- Born: Michael Gary Pearson 19 November 1969 Darlington, County Durham, England
- Died: 24 November 2008 (aged 39)
- Genres: Rock, hard rock
- Occupation: Musician
- Instruments: Drums; percussion;

= Michael Lee (musician) =

English rock drummer (1969–2008)

Michael Lee (born Michael Gary Pearson; 19 November 1969 – 24 November 2008) was an English drummer best known for touring and recording in the 1990s with Jimmy Page and Robert Plant.

== Biography ==
Born in Darlington, Lee started his semi professional career as a drummer with Holosade using the name Damien Lee & recorded the Hellhouse album moving on professionally with Little Angels, a band from Scarborough who became one of the primary British rock acts of the early 1990s. Lee was replaced in Little Angels during their Young Gods tour by Mark Richardson, after it was discovered he had auditioned for the Cult behind their backs. He went on to play the full Ceremony world tour with the Cult in 1991 and 1992.

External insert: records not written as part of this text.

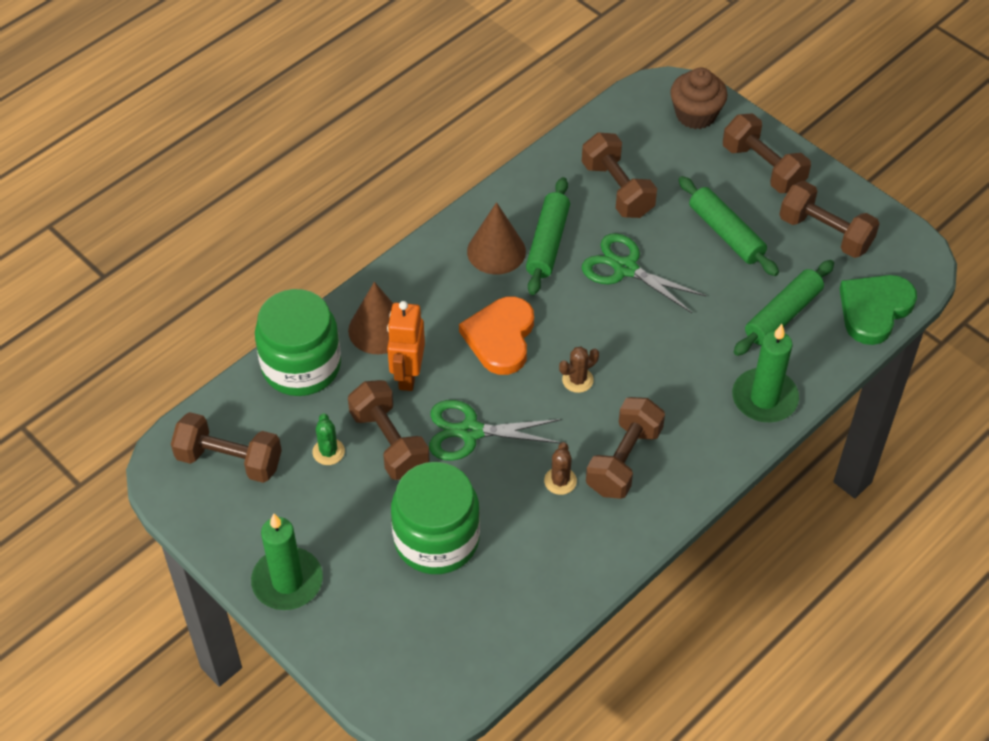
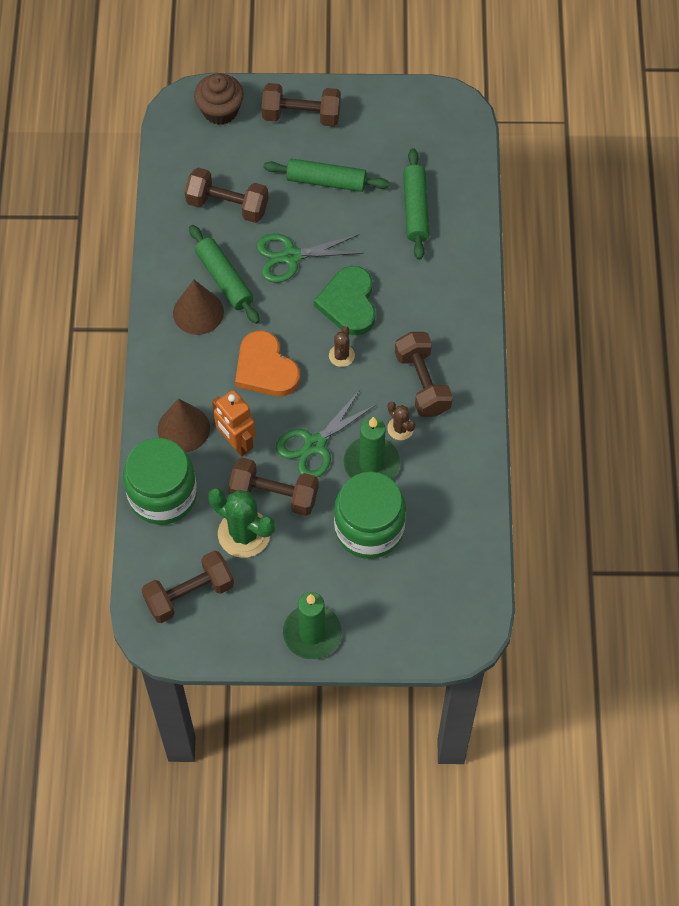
camera: 45 degrees left, 10 degrees up
green cactus [313,413,345,465] -> green cactus [208,488,275,558], size x1.94
green candle [732,324,799,422] -> green candle moved to [343,417,400,479]
brown dumbbell [779,181,879,258] -> none
green heart [839,275,917,345] -> green heart moved to [314,266,376,335]

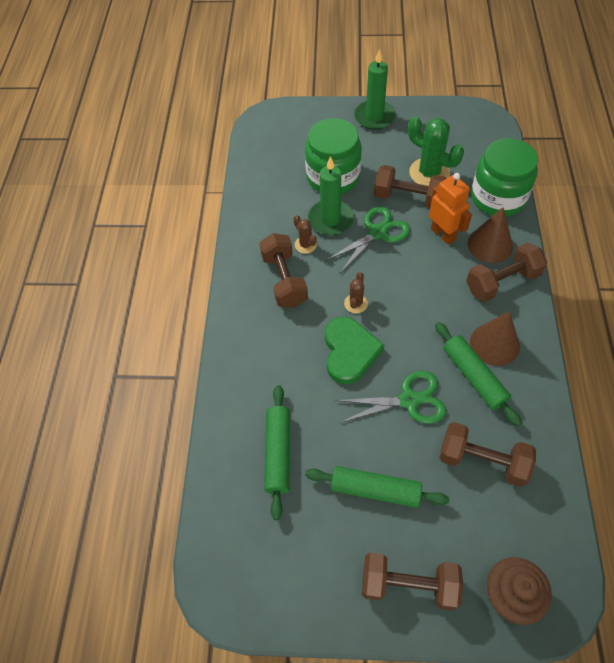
camera: 175 degrees left, 5 degrees down
brown dumbbell [142,551,234,623] -> brown dumbbell moved to [466,243,547,302]
orange heart [235,331,300,396] -> none

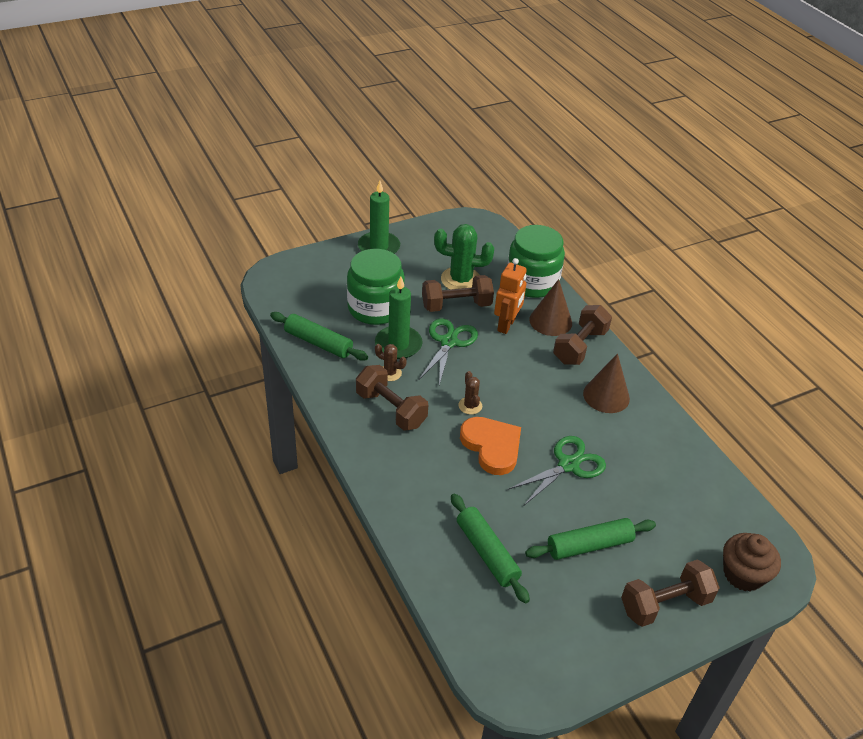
camera: 35 degrees left, 15 degrees down
green heart [325,317,384,385] -> orange heart [460,417,521,475]
orange robot [429,173,472,245] -> orange robot turned 90 degrees clockwise [494,258,527,334]
green rolling pin [435,322,522,426] -> green rolling pin moved to [270,312,368,361]
brown dumbbell [440,422,536,487] -> none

After playing with the Cult, he would go on to work with Echo & the Bunnymen and the reformed version of Thin Lizzy. Lee also worked with many other bands including Holosade (with whom he received his first album recording credit as "Damian Lee"), Alaska, and Sweet Janes.

Ultimately, it would be his work with Led Zeppelin frontman Robert Plant that garnered him the highest profile. As a result of his work on Plant's solo material, he was invited to continue this collaboration when Plant re-joined forces with Jimmy Page. Lee became the drummer for their touring and recording band, Page and Plant, and received writing credit for all songs on the band's 1998 album Walking into Clarksdale. Lee also toured with Jeff Martin and played drums on Martin's solo album, Exile and the Kingdom. He also co-operated on the 2006 Ian Gillan album, Gillan's Inn.

Similarly to Led Zeppelin's John Bonham, Lee used large drum sizes, something he attributed to his 6'5" height. His bass drum was 26" in diameter, and his snare drum was a brass 14" x 14" shell.

== Death ==
Lee was found dead in his flat on 24 November 2008, having suffered a fatal epileptic seizure. His funeral took place the following week in his hometown of Darlington, and was attended by former bandmates Toby Jepson and Jimmy Page.